● Assignment:
Every line from the one containing "13) Raven Ridge" through the end of the data is to be copied exactly, and nothing outside that range.

Saved data entries
----

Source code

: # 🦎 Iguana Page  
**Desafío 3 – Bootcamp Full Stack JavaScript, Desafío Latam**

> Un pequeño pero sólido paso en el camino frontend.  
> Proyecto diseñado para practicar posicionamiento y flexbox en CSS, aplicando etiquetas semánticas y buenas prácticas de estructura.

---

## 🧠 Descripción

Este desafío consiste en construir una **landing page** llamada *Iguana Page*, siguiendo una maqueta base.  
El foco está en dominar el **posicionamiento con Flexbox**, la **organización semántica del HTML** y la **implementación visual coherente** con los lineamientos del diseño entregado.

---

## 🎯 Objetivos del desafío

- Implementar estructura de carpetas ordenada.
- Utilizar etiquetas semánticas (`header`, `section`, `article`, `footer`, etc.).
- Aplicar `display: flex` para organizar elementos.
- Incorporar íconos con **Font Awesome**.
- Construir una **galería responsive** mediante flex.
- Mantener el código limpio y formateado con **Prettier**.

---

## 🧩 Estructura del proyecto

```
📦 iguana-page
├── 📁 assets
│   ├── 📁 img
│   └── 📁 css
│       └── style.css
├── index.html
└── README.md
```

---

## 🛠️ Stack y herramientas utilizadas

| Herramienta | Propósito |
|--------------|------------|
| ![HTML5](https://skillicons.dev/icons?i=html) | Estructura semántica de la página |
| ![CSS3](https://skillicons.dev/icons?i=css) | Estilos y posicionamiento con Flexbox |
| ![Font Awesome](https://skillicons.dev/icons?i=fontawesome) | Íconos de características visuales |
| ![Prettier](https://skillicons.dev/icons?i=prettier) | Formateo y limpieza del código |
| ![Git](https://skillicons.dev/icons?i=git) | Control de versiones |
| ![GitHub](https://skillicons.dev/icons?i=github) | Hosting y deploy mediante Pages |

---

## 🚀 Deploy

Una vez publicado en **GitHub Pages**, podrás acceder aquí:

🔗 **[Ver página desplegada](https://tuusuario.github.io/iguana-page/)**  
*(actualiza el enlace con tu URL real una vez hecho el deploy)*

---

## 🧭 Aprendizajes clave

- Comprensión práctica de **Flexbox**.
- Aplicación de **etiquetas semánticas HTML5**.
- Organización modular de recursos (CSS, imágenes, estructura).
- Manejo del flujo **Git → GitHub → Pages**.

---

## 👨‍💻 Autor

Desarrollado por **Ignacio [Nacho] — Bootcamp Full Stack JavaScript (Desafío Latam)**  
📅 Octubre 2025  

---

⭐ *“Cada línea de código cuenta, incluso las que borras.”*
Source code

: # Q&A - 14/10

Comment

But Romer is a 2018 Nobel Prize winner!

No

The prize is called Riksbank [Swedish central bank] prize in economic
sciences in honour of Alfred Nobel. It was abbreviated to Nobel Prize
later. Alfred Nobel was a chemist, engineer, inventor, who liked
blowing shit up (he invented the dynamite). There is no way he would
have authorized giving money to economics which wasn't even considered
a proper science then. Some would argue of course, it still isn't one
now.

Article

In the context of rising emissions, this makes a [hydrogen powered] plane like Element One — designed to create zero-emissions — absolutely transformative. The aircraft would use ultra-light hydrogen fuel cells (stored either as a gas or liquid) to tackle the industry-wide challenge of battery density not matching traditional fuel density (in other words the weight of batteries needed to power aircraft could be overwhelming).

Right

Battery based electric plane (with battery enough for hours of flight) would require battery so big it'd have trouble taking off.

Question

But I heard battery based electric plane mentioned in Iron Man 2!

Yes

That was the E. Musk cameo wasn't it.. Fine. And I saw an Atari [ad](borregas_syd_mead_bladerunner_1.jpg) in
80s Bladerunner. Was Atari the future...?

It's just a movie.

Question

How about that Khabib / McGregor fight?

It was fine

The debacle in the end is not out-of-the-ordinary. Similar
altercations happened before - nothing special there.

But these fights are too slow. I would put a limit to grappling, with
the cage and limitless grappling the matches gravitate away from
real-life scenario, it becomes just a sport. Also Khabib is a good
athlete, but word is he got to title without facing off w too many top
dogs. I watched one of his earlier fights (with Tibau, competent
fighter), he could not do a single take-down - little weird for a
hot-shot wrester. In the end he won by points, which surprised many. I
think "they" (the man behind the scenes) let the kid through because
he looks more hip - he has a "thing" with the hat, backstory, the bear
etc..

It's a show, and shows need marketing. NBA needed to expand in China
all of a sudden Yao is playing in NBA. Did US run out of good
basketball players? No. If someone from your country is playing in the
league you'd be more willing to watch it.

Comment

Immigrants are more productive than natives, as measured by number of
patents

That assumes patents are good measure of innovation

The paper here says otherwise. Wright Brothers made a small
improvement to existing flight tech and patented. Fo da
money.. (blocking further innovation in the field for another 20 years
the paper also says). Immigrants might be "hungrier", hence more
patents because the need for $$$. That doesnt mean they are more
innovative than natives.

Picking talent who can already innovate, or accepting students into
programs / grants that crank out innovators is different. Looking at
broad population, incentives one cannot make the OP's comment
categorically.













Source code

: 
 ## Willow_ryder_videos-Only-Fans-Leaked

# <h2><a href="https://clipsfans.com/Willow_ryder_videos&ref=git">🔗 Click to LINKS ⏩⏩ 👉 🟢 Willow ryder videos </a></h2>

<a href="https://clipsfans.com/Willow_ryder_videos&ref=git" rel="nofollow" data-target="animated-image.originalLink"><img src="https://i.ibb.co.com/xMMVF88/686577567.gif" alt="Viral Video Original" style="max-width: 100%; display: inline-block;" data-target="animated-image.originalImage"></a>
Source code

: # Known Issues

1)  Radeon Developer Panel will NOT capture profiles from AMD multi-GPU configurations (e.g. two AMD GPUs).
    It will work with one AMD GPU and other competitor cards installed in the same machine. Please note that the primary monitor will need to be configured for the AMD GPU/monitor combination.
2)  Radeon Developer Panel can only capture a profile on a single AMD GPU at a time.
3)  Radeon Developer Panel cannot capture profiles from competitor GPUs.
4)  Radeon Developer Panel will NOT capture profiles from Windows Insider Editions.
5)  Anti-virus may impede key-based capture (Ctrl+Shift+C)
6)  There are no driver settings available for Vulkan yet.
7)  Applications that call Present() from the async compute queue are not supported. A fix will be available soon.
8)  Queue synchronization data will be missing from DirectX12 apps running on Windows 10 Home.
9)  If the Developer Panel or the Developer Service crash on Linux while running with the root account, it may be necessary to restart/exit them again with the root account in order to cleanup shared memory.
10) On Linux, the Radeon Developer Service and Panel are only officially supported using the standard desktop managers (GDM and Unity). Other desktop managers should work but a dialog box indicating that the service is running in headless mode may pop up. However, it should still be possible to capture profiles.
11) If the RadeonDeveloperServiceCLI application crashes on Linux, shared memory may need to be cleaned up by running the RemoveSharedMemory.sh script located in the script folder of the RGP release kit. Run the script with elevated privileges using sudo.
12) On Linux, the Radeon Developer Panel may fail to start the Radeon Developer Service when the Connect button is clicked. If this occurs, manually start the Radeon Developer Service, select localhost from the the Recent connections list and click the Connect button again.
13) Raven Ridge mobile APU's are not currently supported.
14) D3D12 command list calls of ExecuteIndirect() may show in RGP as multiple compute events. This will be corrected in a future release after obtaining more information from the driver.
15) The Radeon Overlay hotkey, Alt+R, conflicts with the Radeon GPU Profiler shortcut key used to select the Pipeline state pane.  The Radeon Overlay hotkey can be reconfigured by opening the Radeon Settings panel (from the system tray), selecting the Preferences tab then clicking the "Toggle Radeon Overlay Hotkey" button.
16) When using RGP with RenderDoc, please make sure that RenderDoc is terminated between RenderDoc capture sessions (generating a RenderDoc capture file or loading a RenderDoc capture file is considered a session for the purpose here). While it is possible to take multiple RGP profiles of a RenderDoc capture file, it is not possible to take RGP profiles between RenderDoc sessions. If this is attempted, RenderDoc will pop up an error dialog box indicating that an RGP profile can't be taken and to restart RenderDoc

----

● Solution to the problem:
13) Raven Ridge mobile APU's are not currently supported.
14) D3D12 command list calls of ExecuteIndirect() may show in RGP as multiple compute events. This will be corrected in a future release after obtaining more information from the driver.
15) The Radeon Overlay hotkey, Alt+R, conflicts with the Radeon GPU Profiler shortcut key used to select the Pipeline state pane.  The Radeon Overlay hotkey can be reconfigured by opening the Radeon Settings panel (from the system tray), selecting the Preferences tab then clicking the "Toggle Radeon Overlay Hotkey" button.
16) When using RGP with RenderDoc, please make sure that RenderDoc is terminated between RenderDoc capture sessions (generating a RenderDoc capture file or loading a RenderDoc capture file is considered a session for the purpose here). While it is possible to take multiple RGP profiles of a RenderDoc capture file, it is not possible to take RGP profiles between RenderDoc sessions. If this is attempted, RenderDoc will pop up an error dialog box indicating that an RGP profile can't be taken and to restart RenderDoc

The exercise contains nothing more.